### Your task
Give back everything in the listing below from the line containing "family: Euphorbiaceae" down to the line containing "family: Fabaceae", including both of those lines, with every line unchanged. Leave the pictures out.
** Start Input for this task **
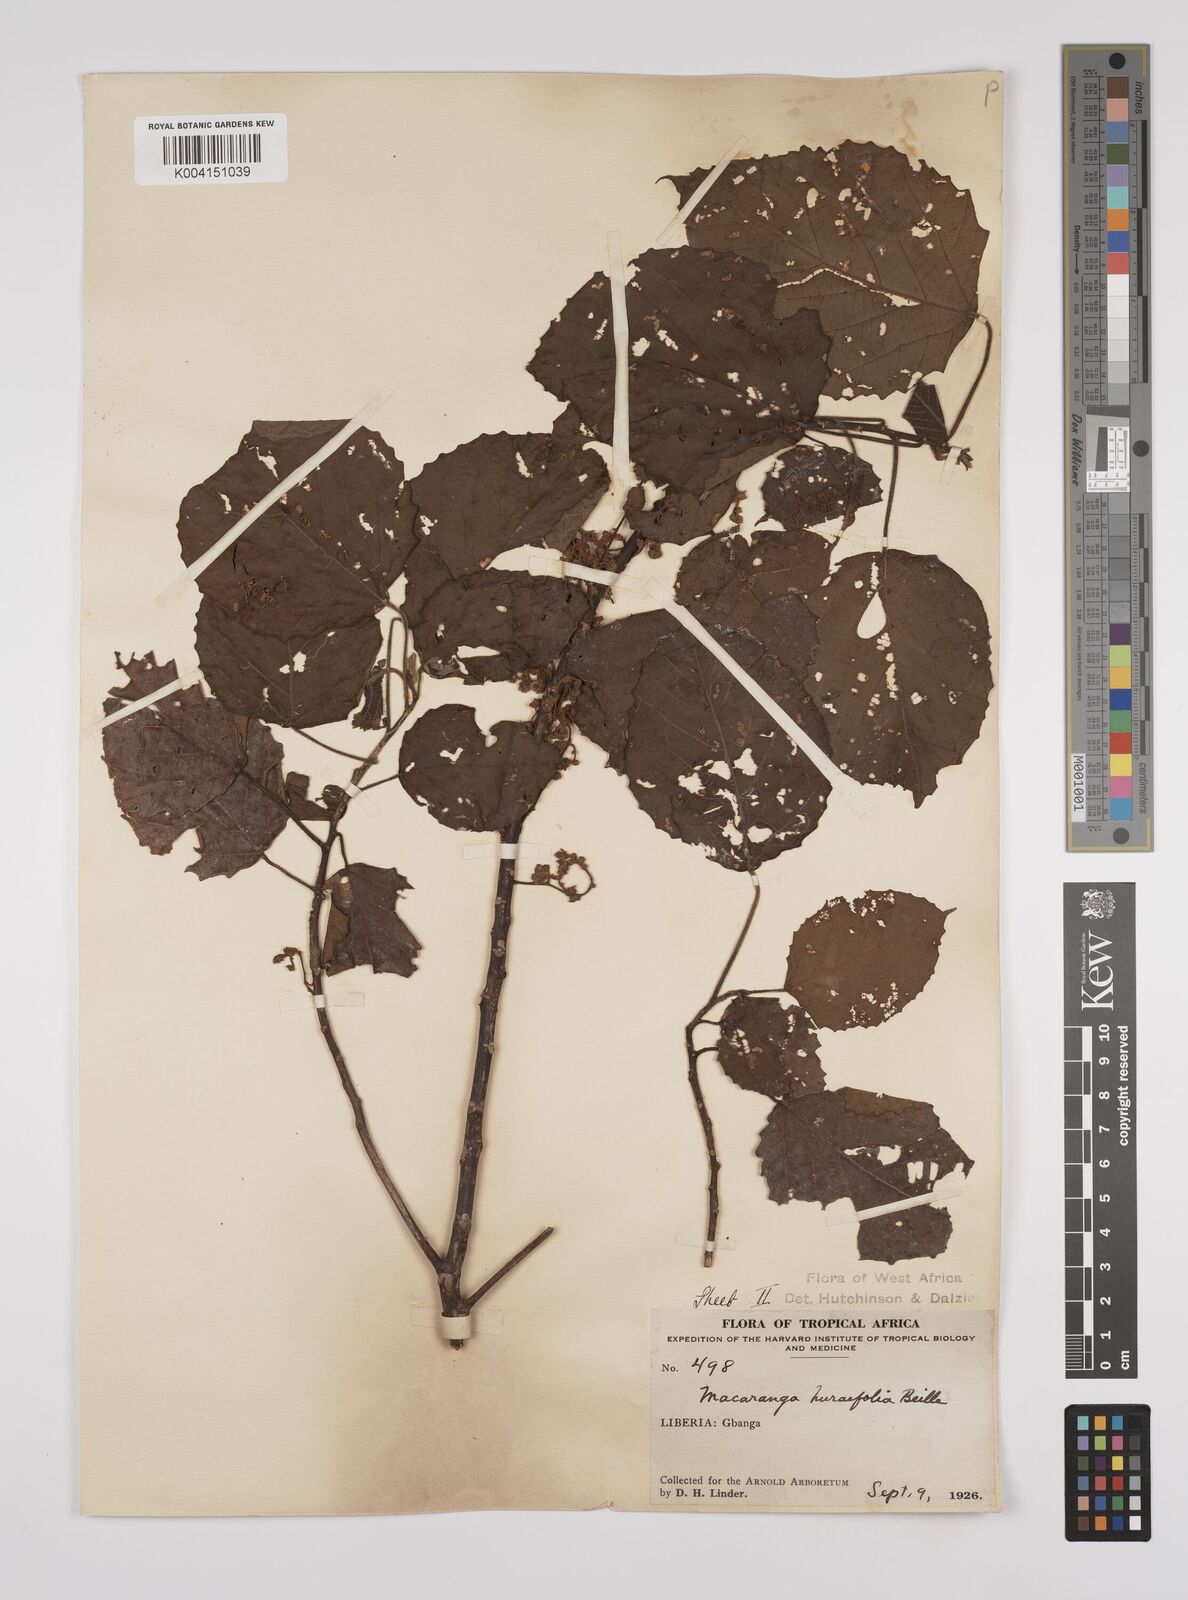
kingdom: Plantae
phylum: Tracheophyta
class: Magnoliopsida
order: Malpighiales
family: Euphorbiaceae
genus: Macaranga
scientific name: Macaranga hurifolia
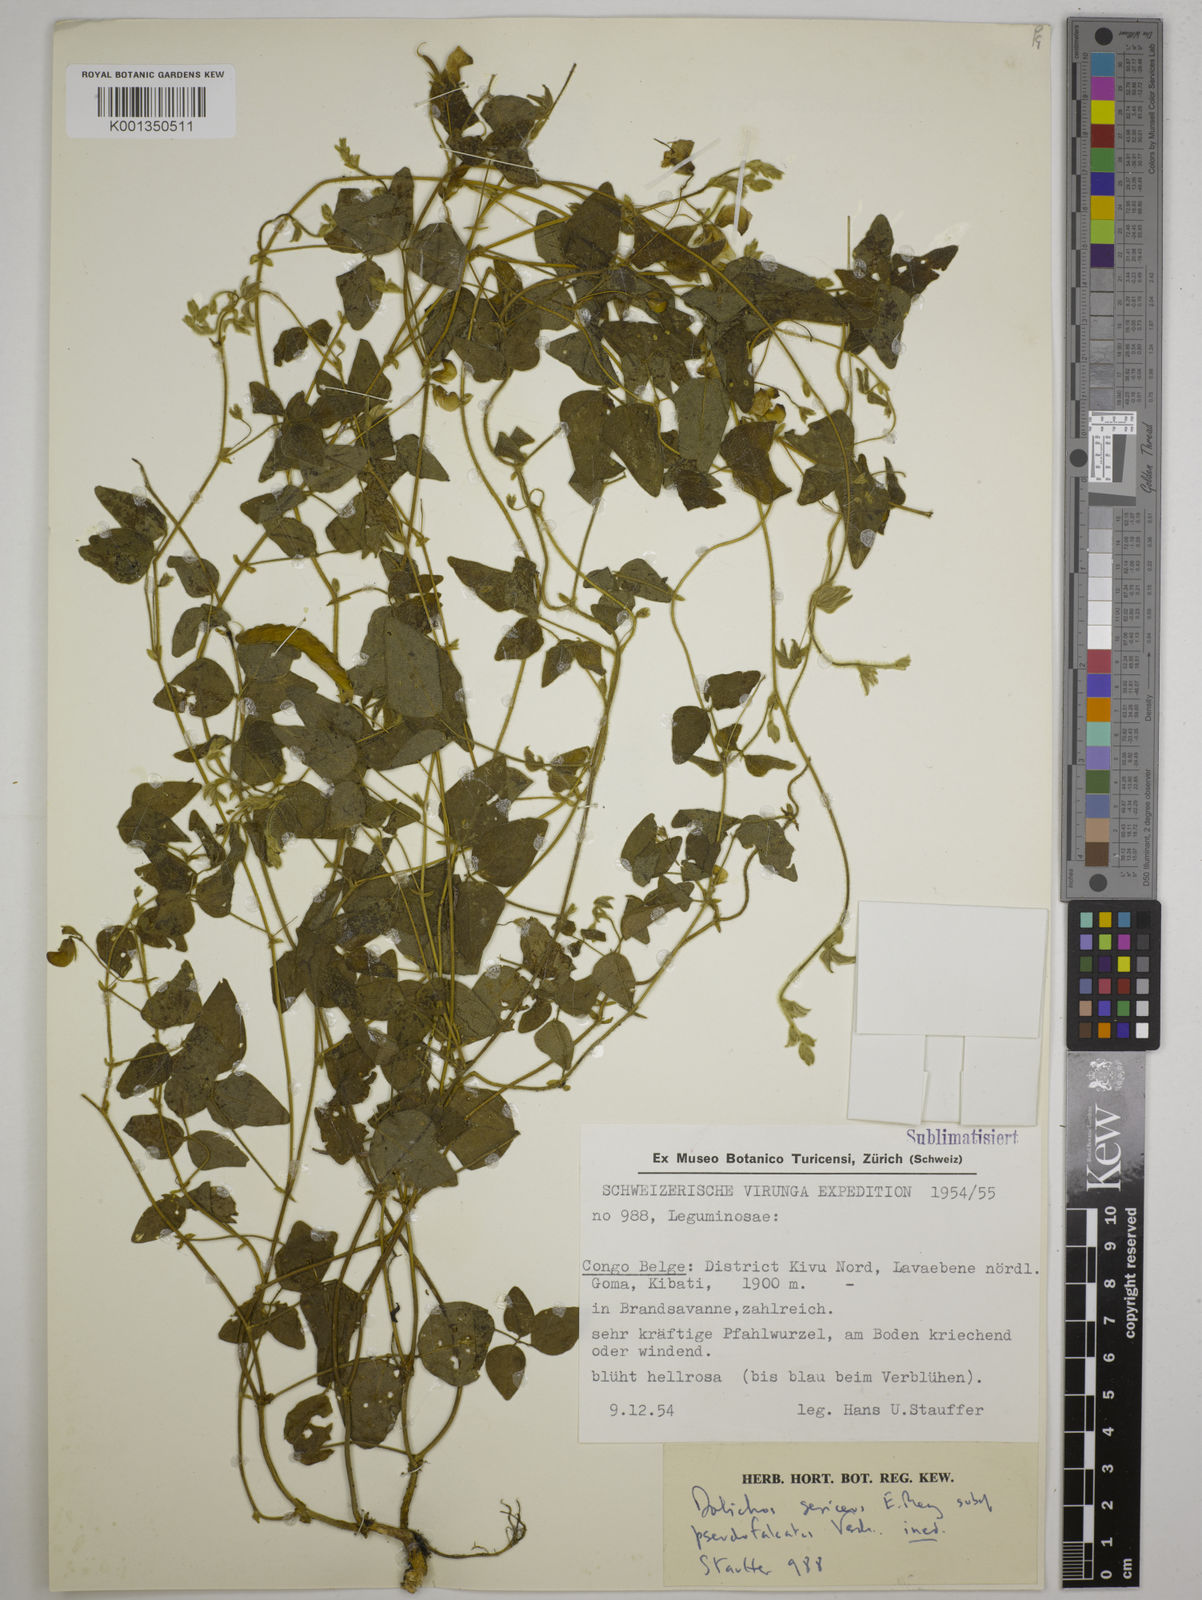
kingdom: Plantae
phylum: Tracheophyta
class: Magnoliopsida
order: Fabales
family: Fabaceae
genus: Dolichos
** End Input for this task **
** Start Input for this task **
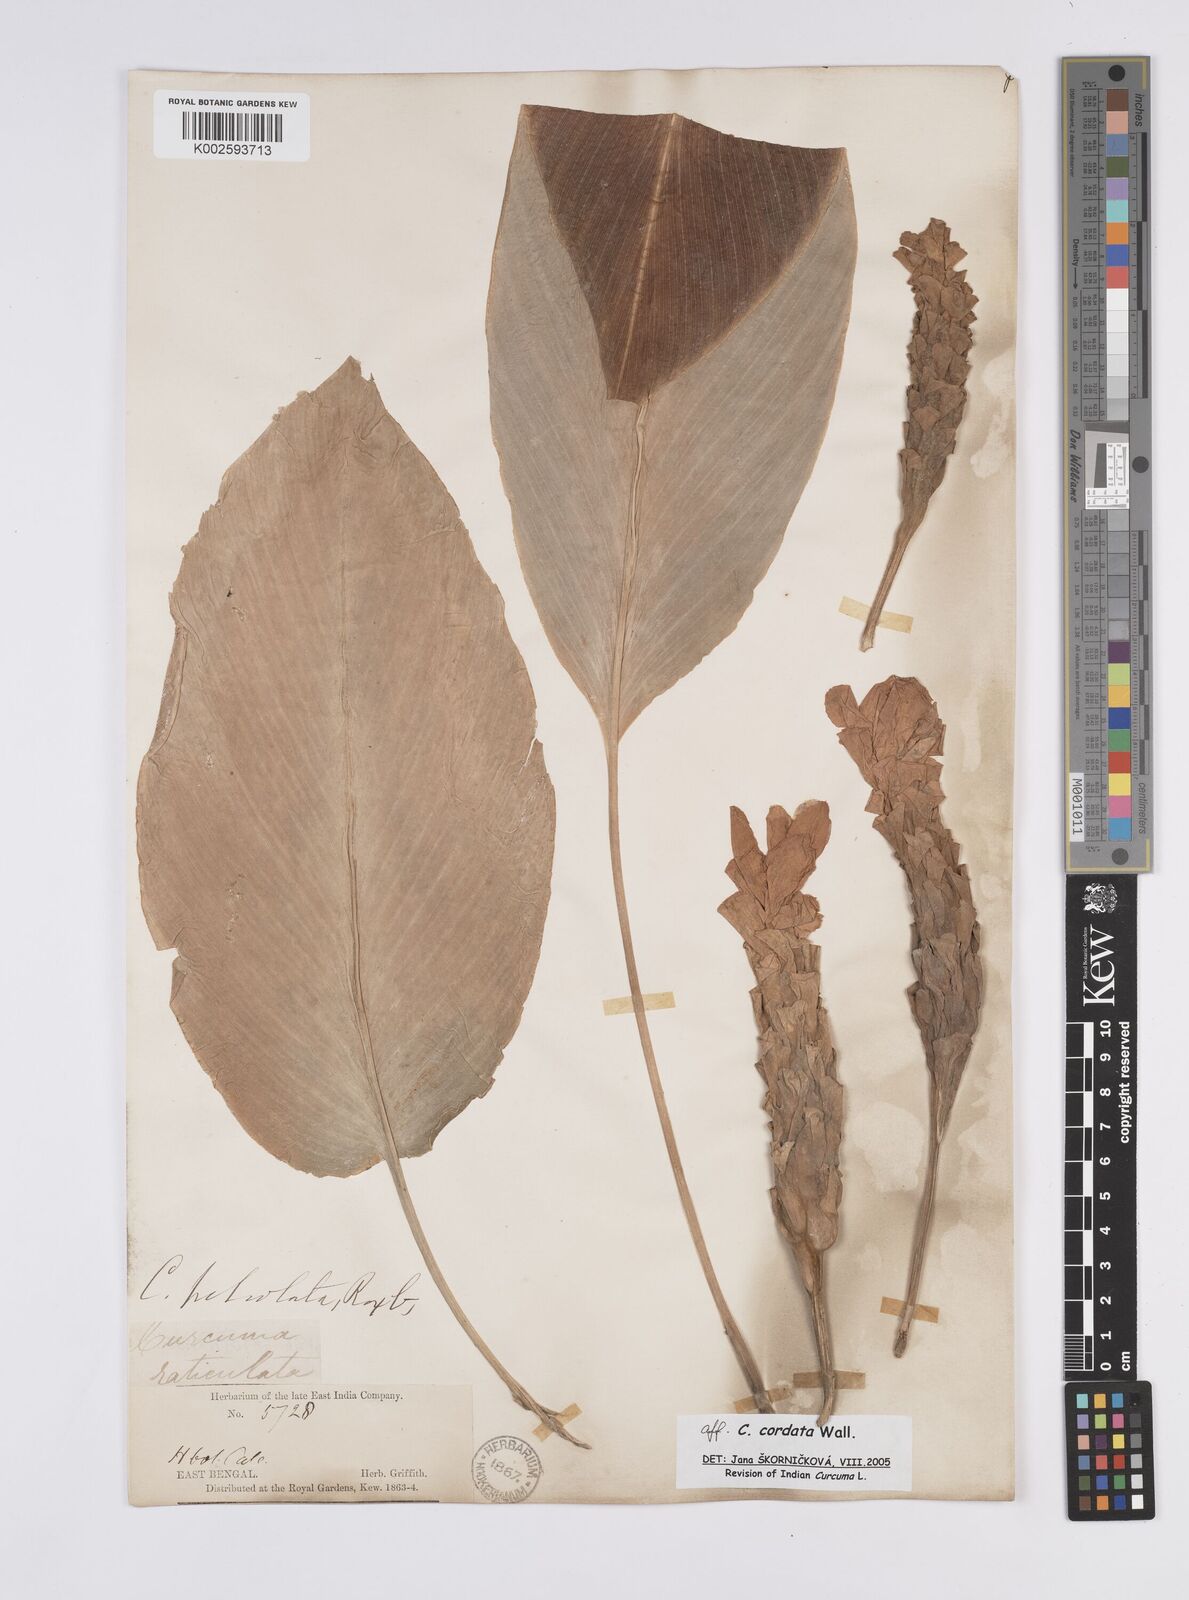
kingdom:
** End Input for this task **
** Start Input for this task **
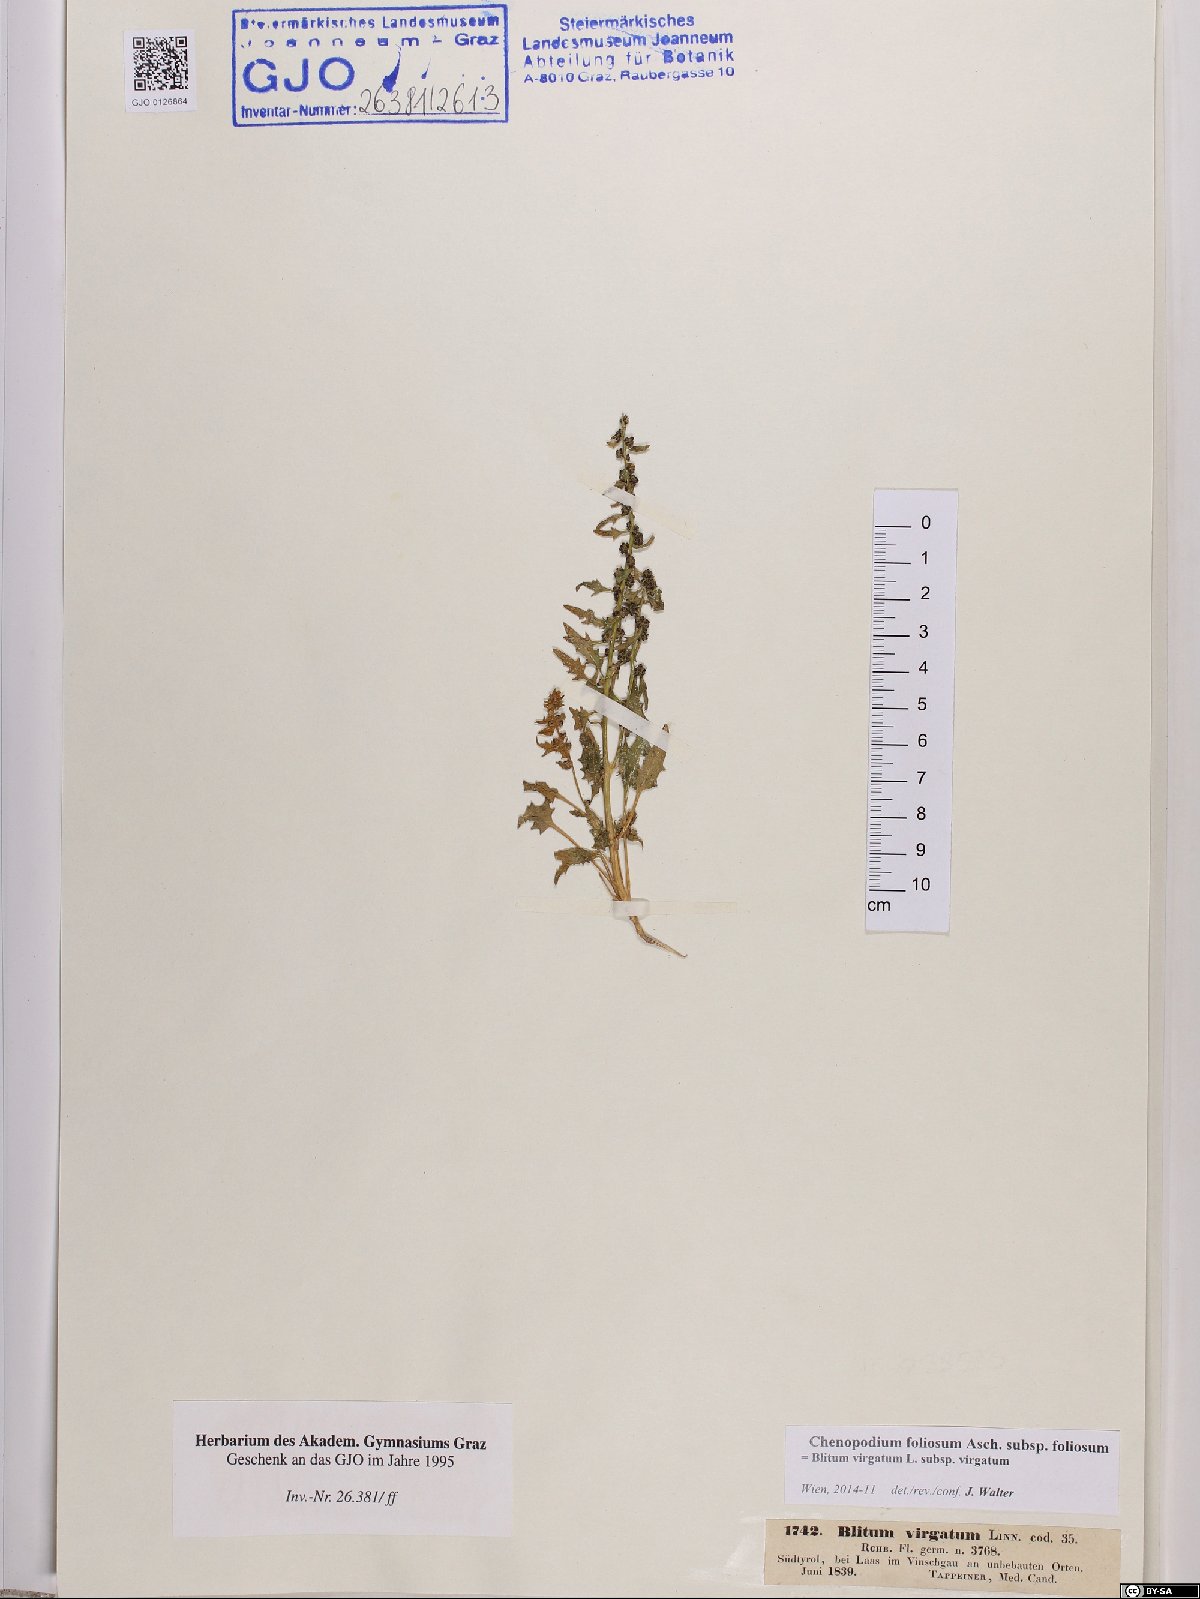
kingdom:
** End Input for this task **
### Right answer
family: Euphorbiaceae
genus: Macaranga
scientific name: Macaranga hurifolia
kingdom: Plantae
phylum: Tracheophyta
class: Magnoliopsida
order: Fabales
family: Fabaceae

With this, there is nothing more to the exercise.